The listing below holds a line with "Februar 2012" and a later line with "es 16 et 17". Write out those two lines and every line between them, exactly, and nothing else.
"""
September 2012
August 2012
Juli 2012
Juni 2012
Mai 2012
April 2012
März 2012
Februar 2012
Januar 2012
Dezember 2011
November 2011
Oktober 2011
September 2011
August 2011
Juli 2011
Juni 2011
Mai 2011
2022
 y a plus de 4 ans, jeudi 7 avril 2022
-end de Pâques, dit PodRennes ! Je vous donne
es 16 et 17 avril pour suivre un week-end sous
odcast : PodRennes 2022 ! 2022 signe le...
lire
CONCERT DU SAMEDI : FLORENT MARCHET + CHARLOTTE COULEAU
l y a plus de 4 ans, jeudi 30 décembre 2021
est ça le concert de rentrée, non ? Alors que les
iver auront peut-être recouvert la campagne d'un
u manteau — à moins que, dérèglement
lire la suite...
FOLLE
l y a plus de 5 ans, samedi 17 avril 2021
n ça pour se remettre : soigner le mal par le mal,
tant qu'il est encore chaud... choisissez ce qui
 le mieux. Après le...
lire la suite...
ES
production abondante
"""
• **Reply to the exercise**
Februar 2012
Januar 2012
Dezember 2011
November 2011
Oktober 2011
September 2011
August 2011
Juli 2011
Juni 2011
Mai 2011
2022
 y a plus de 4 ans, jeudi 7 avril 2022
-end de Pâques, dit PodRennes ! Je vous donne
es 16 et 17 avril pour suivre un week-end sous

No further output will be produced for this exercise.